Sketchup 2017 Checkup (4K • 8K)
Next came the test. She went to View > Hidden Geometry . Suddenly, her clean model looked like a conspiracy theorist’s bulletin board. Thousands of stray lines—phantom edges from exploded groups, remnants of a boolean operation gone wrong—crisscrossed the walls. These were the arthritis of SketchUp: tiny, invisible errors that made the graphics card scream.
First, she opened the . The numbers were terrifying. 12.4 million edges. 8.2 million faces. 94,000 components. The model had become a digital hoarder—every duplicate array, every hidden imported CAD line, every "I'll fix it later" detail was still there, lurking in the digital attic. sketchup 2017 checkup
The progress bar inched forward. Click. Whir. A soft ding . The count dropped: 8.2 million faces became 3.1 million. She’d just deleted six million ghosts. The model took its first deep breath.
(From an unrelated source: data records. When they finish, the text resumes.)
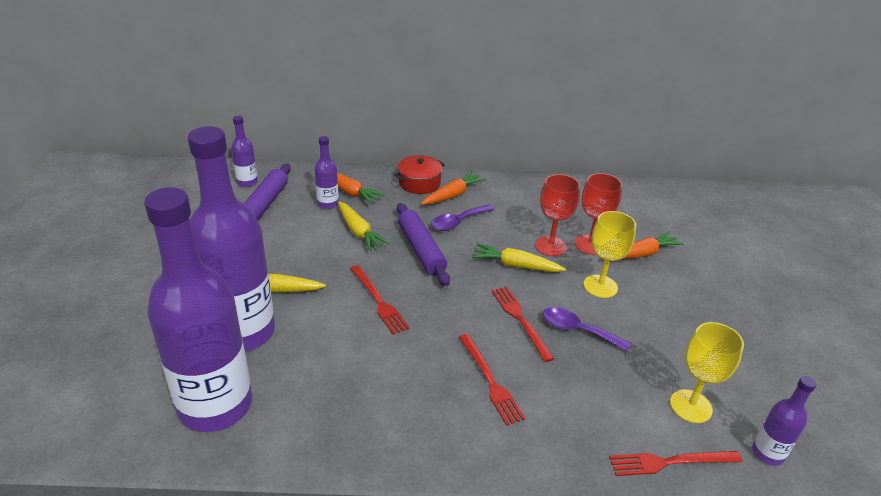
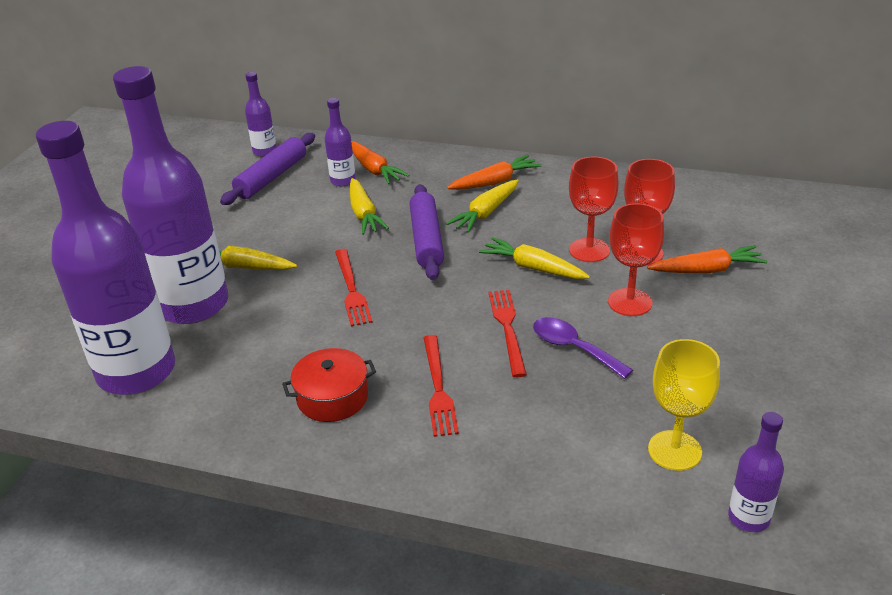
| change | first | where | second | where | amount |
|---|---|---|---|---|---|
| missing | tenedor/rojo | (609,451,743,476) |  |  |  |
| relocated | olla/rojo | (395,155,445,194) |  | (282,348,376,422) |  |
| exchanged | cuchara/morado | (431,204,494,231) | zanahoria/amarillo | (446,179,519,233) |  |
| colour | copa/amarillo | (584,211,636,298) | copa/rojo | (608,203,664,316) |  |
Next came the test
One last test: . The screen turned into a wireframe spiderweb. Any reversed face would show as blue instead of white. She found three. Just three. In a model this size, that was a miracle. The numbers were terrifying
She orbited. Butter. She zoomed. Silk. She turned on shadows, textures, and section cuts all at once. The frame rate didn’t even stutter.
She right-clicked, selected again, but this time in the materials dropdown. Dozens of dead textures vanished. The model’s color palette went from a chaotic scream to a quiet hum.
She spent thirty minutes doing surgical extractions. She exploded groups that were inside other groups that were inside a single component. She used on the repeated window frames. She renamed chaos into order: "North_Wall_Exterior," "Roof_Truss_L1," "Interior_Columns."